Archive for May, 2019

Interpreting messages from the body to the brain

May 27, 2019

My hopes of blogging more frequently in 2019 have so far been frustrated by a heavy schedule at work.   But even more frustrating has been the fact that during the past few months various things have made it difficult to find time even to run. These things have included preparing our house for sale and attending academic conferences.  Potentially more promising with regard to opportunities for running was the task of bringing our newly purchased canal boat from the south of England to the Midlands. Canal boats travel slowly and the journey took more than two weeks.  During journeys in our previous boat, I usually made the most of opportunities to run along the canal tow path, circling back as required to assist with the task of opening lock gates. However our new boat is much longer and has a deeper draught than our previous boat. Our route to the Midlands included the River Thames from London to Oxford and thence northwards on the Oxford canal. The wide river offers relatively few opportunities to disembark to run along  the riverside path. The Oxford canal meanders through delightful countryside but is notoriously shallow. With the deeper draught of the new boat we faced the risk of running aground. It was best for me to remain on board, prepared to use a pole to lift the bow slightly and nudge the boat towards deeper water, while at the stern my wife put the engine into reverse at appropriate moments to enable the propeller to force water beneath the flat bottom of the boat.  It was a journey with delightful memories, but sadly I did not run along the canal tow path at any point.  As a result, I am now at a lower ebb of fitness than at any time in the past 15 years.

 

Three days ago I set off for a run across the Lakeland Fells. I had no intention of running at even a moderate pace.  My intention was to begin to rebuild some fitness while enjoying the spectacular mountain scenery.  On the steep ascents I clambered upwards maintaining at least three points of contact with the rock over craggy outcrops; on the descents my main goal was to remain upright.   However, on the grassy level ridge-top, I was dismayed by how uncomfortable I felt.  Although my pace was slow, the depth and rate of my breathing told me I was near the upper limit of the aerobic zone. To my dismay, I felt a strong urge to stop and walk.  It is very rare that I ever feel the urge to stop when running. When pushing hard I often need to dig into my reserves of determination to sustain the pace, but I am rarely tempted to slow to a walk.  At first I was inclined to acquiesce to my body’s clamour for respite and simply enjoy the scenery. But before acquiescing I wondered about the nature of the signals my body was sending to my brain.

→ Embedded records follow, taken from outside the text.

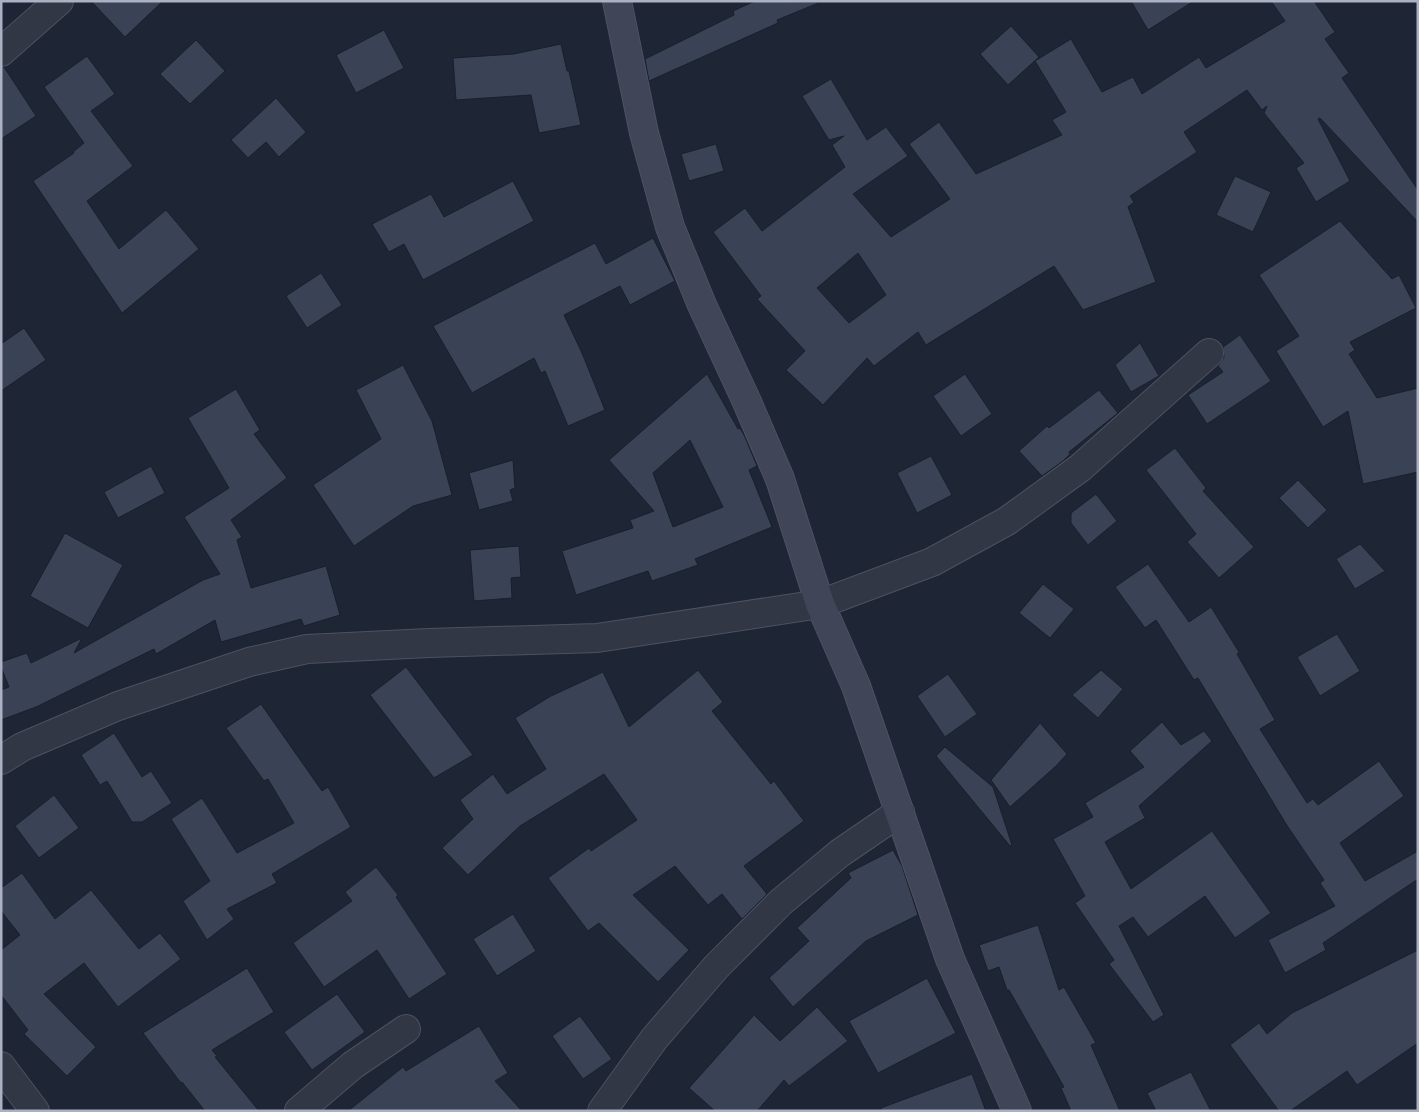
<svg xmlns="http://www.w3.org/2000/svg" width="1419" height="1112" font-family="'Exo 2',sans-serif">
<style>
.building{fill:#3a4355;stroke:#191f2b;fill-rule:evenodd}
.lines{fill:none;stroke-linecap:round;stroke-linejoin:round}
.street-casing{stroke:#4c5261;stroke-width:30}
.secondary-casing{stroke:#4c5261;stroke-width:30}
.street{stroke:#323745;stroke-width:28}
.secondary{stroke:#404658;stroke-width:28}
</style>
<rect width="100%" height="100%" fill="#1e2534"/>
<!-- building -->
<path class="building" d="M91,1H163L125,37Z
M755,1L821,2L777,20L778,23L649,81L645,59L734,15L733,11Z
M1131,1H1194L1148,30Z
M1271,1H1314L1335,32L1325,39L1349,73L1342,78L1418,190V222L1320,118L1318,119L1350,181L1316,202L1296,168L1304,163L1264,113L1267,106L1262,110L1247,90L1184,132L1197,152L1130,196L1134,202L1128,207L1156,282L1083,310L1054,266L926,345L918,332L874,366L867,358L823,405L786,370L805,351L757,299L761,296L713,232L745,208L762,231L845,167L832,145L844,136L829,140L802,96L831,79L867,140L886,127L908,156L853,194L891,237L950,199L909,144L939,122L976,174L1062,135L1052,120L1066,112L1035,61L1071,39L1102,92L1133,77L1142,94L1199,57L1206,68L1285,21ZM858,253L886,295L849,323L817,288Z
M1011,26L1039,57L1008,85L980,54Z
M384,30L404,68L356,93L336,55Z
M196,40L225,71L190,104L160,74Z
M561,44L567,71H569L581,125L539,133L531,95L456,100L453,58L514,54Z
M87,56L115,94L91,111L133,166L87,201L119,249L166,210L199,249L122,313L33,181L74,153L73,152L84,143L44,87Z
M1,67H4L36,116L1,139Z
M276,98L306,132L279,157L266,142L248,158L231,140Z
M716,144L724,171L689,181L681,154Z
M1235,176L1271,192L1253,232L1216,215Z
M513,181L534,221L423,280L404,244L389,252L372,224L431,194L444,217Z
M1340,221L1392,279L1399,275L1416,308L1350,342L1355,350L1349,354L1377,398L1418,388V472L1363,484L1348,411L1323,427L1276,351L1299,336L1259,275Z
M653,238L675,281L630,305L620,286L564,315L582,353L605,410L568,426L545,371L541,373L534,358L472,393L433,326L595,243L606,264Z
M321,273L342,305L307,328L286,296Z
M24,328L46,360L1,391V344Z
M1240,335L1271,381L1207,424L1188,395L1223,372L1218,366L1224,357L1223,347Z
M1140,343L1159,376L1131,392L1115,365Z
M403,365L432,421L452,495L413,506L354,546L313,485L381,439L356,390Z
M707,374L738,429L740,428L745,437L757,466L749,470L772,527L695,559L698,565L652,581L648,571L576,595L562,551L633,528L630,520L654,511L609,460ZM690,440L723,507L673,527L653,473Z
M965,374L992,414L961,436L933,396Z
M236,389L260,430L254,434L287,478L231,520L242,537L237,540L251,588L326,566L340,615L304,626L301,619L221,642L215,620L156,654L154,649L36,707L1,720V690L9,687L1,667V662L27,653L31,663L82,638L74,653L203,580L220,574L184,517L229,488L188,418Z
M1099,390L1118,413L1069,452L1070,454L1063,461L1042,476L1019,451L1047,426L1049,428Z
M1175,448L1206,488L1203,491L1254,547L1219,578L1187,542L1196,534L1146,470Z
M931,456L952,495L917,513L897,473Z
M513,460L515,488L510,490L513,501L479,510L469,473Z
M151,466L165,493L118,518L104,492Z
M1298,480L1327,510L1308,528L1279,498Z
M1096,494L1117,521L1088,545L1071,523V513Z
M65,533L123,565L88,628L30,596Z
M1360,544L1385,571L1355,589L1336,559Z
M519,546L521,577L511,578L512,598L474,601L470,550Z
M1148,564L1189,622L1211,607L1239,652L1237,654L1275,720L1260,729L1307,803L1313,799L1318,805L1379,761L1404,796L1340,843L1365,881L1418,851V879L1323,943L1326,950L1285,973L1268,940L1335,906L1320,883L1324,880L1286,824L1198,678L1194,680L1156,620L1145,628L1115,587Z
M1043,584L1074,609L1050,638L1019,613Z
M1337,634L1360,671L1320,696L1297,657Z
M406,667L473,755L434,778L370,695Z
M698,670L723,702L712,711L771,784L774,781L804,821L744,866L767,894L742,919L722,894L708,905L675,866L633,895L689,950L658,982L599,923L588,931L548,878L589,848L591,851L637,820L604,774L520,826L468,875L442,848L473,819L460,800L493,774L507,794L546,769L515,718L551,696L603,672L629,727Z
M1101,670L1123,689L1098,718L1072,695Z
M948,674L977,714L945,737L917,696Z
M261,704L322,791L328,787L351,827L272,874L277,883L227,909L234,919L207,940L183,901L210,881L171,819L202,798L237,853L294,823L268,779L264,781L226,728Z
M1162,722L1181,745L1204,731L1212,741L1139,806L1145,818L1105,842L1131,889L1212,831L1271,913L1235,938L1205,896L1148,937L1133,917L1119,926L1164,1015L1153,1022L1109,964L1114,960L1075,903L1085,896L1053,839L1093,817L1085,803L1144,767L1130,751Z
M1040,723L1067,754L1056,766L1010,807L991,780Z
M114,733L142,777L151,771L172,803L142,822H132L107,781L100,785L81,755Z
M945,747L993,787L1012,845L1010,846L936,756Z
M54,795L79,828L39,858L15,826Z
M893,850L902,866L918,915L866,941L793,1007L769,978L809,941L797,928L851,878L848,873Z
M376,867L398,895L396,897L447,974L409,999L377,950L324,987L293,943L352,901L345,892Z
M22,873L55,919L91,890L139,949L160,933L181,959L118,1007L84,963L44,994L96,1047L67,1076L24,1034L28,1030L1,995V950L20,935L1,911V888Z
M513,914L536,951L497,976L473,939Z
M1038,925L1059,990L1064,987L1096,1043L1091,1045L1120,1111H1071L1061,1088L1064,1087L1009,990H1007L999,967L988,971L979,945Z
M1418,950V1043L1357,1085L1347,1071L1290,1111H1279L1230,1045L1259,1023L1267,1034L1292,1013Z
M247,968L274,1012L212,1050L217,1056L215,1057L259,1111H205L182,1082L181,1083L143,1033Z
M927,978L956,1033L878,1073L849,1021Z
M337,994L365,1032L312,1070L284,1032Z
M817,1007L848,1041L789,1086L784,1080L757,1111H715L689,1088L754,1015L780,1041Z
M580,1016L612,1059L583,1079L552,1036Z
M479,1026L508,1073L495,1081L522,1111H348L403,1067L406,1071Z
M1191,1072L1211,1111H1156L1147,1093Z
M972,1074L986,1111H882L881,1108Z"/>
<g class="lines">
<defs>
<path id="street" d="M1,52L59,1
M1,760L22,747L118,706L249,662L307,649L429,643L597,638L820,604L932,562L1007,521L1080,468L1209,353
M1,1066L35,1111
M299,1111L353,1065L406,1029
M602,1111L654,1039L716,967L781,902L840,853L900,812"/>
<path id="secondary" d="M617,1L644,133L670,227L702,305L747,402L780,479L820,604L856,686L950,959L1017,1111"/>
</defs>
<!-- street casing -->
<use href="#street" class="street-casing"/>
<!-- secondary casing -->
<use href="#secondary" class="secondary-casing"/>
<!-- street -->
<use href="#street" class="street"/>
<!-- secondary -->
<use href="#secondary" class="secondary"/>
</g>
<!-- border -->
<rect width="1419" height="1112" fill="none" stroke="#abb1c3" stroke-width="5"/>
</svg>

I was definitely short of breath. No doubt the accumulation of carbon dioxide and acidity in my blood was triggering a barrage of moderately insistent messages from the chemoreceptors in the large blood vessels to my brain. But I usually interpret this level of breathlessness as exhilaration rather than distress.  In addition, my leg muscles felt a little sluggish.   However, there was none of the sharp pain that arises from the transient accumulation of lactic acid when running at speed, nor the dull ache that arises from microscopic damage to muscles after an hour or more of running.  In reality, none of the signals to my brain could be interpreted as pain; they were merely markers of effort.

Possibly on account of the need to avoid wasting precious energy reserves faced by our distant forebears living on the African savannah 2 million years ago, our brains are predisposed to minimise unnecessary effort.  However, in a world where we are no longer prey nor predators in everyday life, this natural predisposition to minimise effort tends to be far too over-protective.   While it is necessary to be a little cautious when returning from a lay-off from running, at this stage of my run, with only a few miles behind me, there was little need for caution.

It was time to reinterpret these signals from body to brain.  The sensation of effort was cause for satisfaction rather a signal of need for rest. However, my legs felt unpleasantly clunky.  At this point I shifted my focus from the clunkiness of my legs and engaged a few of the tricks than promote fluent form.  In particular I focussed on the rhythmic swing of my arms, allowing the down-swing of each arm to pace the lift-off of the opposite foot from stance.   The sensation of clunkiness disappeared.  Despite my slow pace I began to feel like a runner once again, running freely along a mountain ridge with the central Cumbrian Fells defining the skyline ahead of me and the intricate facade of the distant Howgill Fells away to my left, across the valley of the river Lune that marks the natural border between Cumbria and Yorkshire.    I am still far from fit, but it is good to once again feel that I am a runner.